(Saved data entries)
###
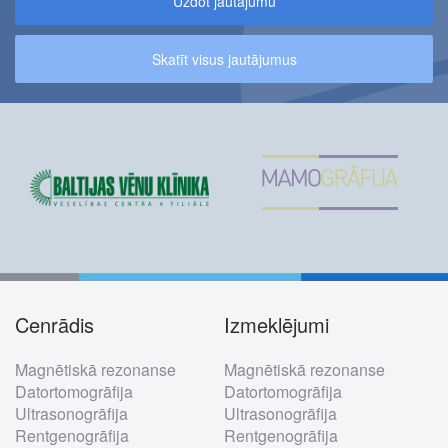
Uzdot jautājumu
Skatīt visus jautājumus
Cenrādis
Izmeklējumi
Footer
Magnētiskā rezonanse
Magnētiskā rezonanse
menu
Datortomogrāfija
Datortomogrāfija
Ultrasonogrāfija
Ultrasonogrāfija
Rentgenogrāfija
Rentgenogrāfija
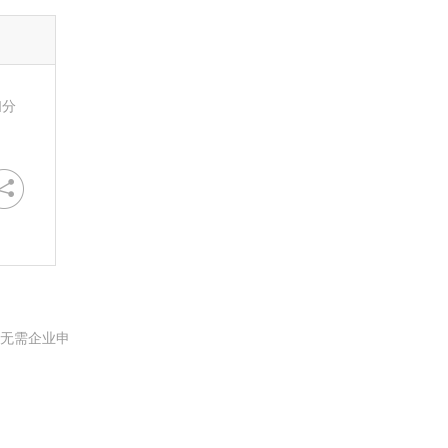
扫分
。无需企业申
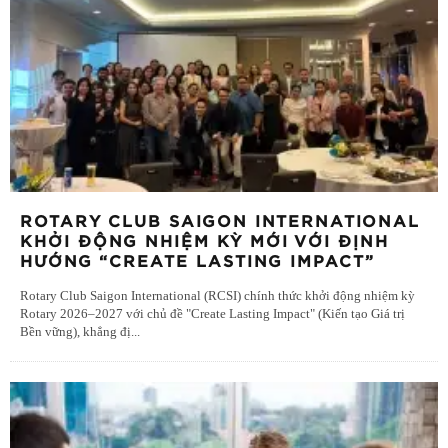
ROTARY CLUB SAIGON INTERNATIONAL
KHỞI ĐỘNG NHIỆM KỲ MỚI VỚI ĐỊNH
HƯỚNG “CREATE LASTING IMPACT”
Rotary Club Saigon International (RCSI) chính thức khởi động nhiệm kỳ
Rotary 2026–2027 với chủ đề "Create Lasting Impact" (Kiến tạo Giá trị
Bền vững), khẳng đị
...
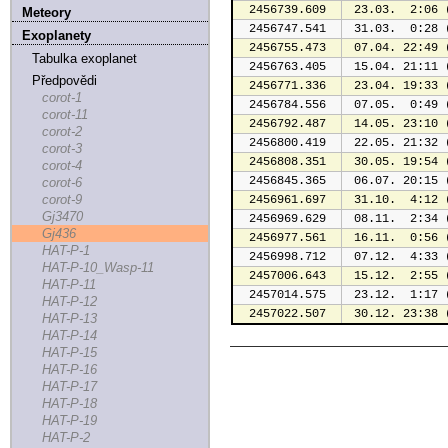
2456739.609
 23.03.  2:06 
Meteory
2456747.541
 31.03.  0:28 
Exoplanety
2456755.473
 07.04. 22:49 
Tabulka exoplanet
2456763.405
 15.04. 21:11 
Předpovědi
2456771.336
 23.04. 19:33 
corot-1
2456784.556
 07.05.  0:49 
corot-11
2456792.487
 14.05. 23:10 
corot-2
2456800.419
 22.05. 21:32 
corot-3
2456808.351
 30.05. 19:54 
corot-4
2456845.365
 06.07. 20:15 
corot-6
corot-9
2456961.697
 31.10.  4:12 
Gj3470
2456969.629
 08.11.  2:34 
Gj436
2456977.561
 16.11.  0:56 
HAT-P-1
2456998.712
 07.12.  4:33 
HAT-P-10_Wasp-11
2457006.643
 15.12.  2:55 
HAT-P-11
2457014.575
 23.12.  1:17 
HAT-P-12
2457022.507
 30.12. 23:38 
HAT-P-13
HAT-P-14
HAT-P-15
HAT-P-16
HAT-P-17
HAT-P-18
HAT-P-19
HAT-P-2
###
Task objective
The answer should be an exact copy of the lines from the one containing "2456755.473" through the last line of the entries, both included.

Response below
2456755.473
 07.04. 22:49 
Tabulka exoplanet
2456763.405
 15.04. 21:11 
Předpovědi
2456771.336
 23.04. 19:33 
corot-1
2456784.556
 07.05.  0:49 
corot-11
2456792.487
 14.05. 23:10 
corot-2
2456800.419
 22.05. 21:32 
corot-3
2456808.351
 30.05. 19:54 
corot-4
2456845.365
 06.07. 20:15 
corot-6
corot-9
2456961.697
 31.10.  4:12 
Gj3470
2456969.629
 08.11.  2:34 
Gj436
2456977.561
 16.11.  0:56 
HAT-P-1
2456998.712
 07.12.  4:33 
HAT-P-10_Wasp-11
2457006.643
 15.12.  2:55 
HAT-P-11
2457014.575
 23.12.  1:17 
HAT-P-12
2457022.507
 30.12. 23:38 
HAT-P-13
HAT-P-14
HAT-P-15
HAT-P-16
HAT-P-17
HAT-P-18
HAT-P-19
HAT-P-2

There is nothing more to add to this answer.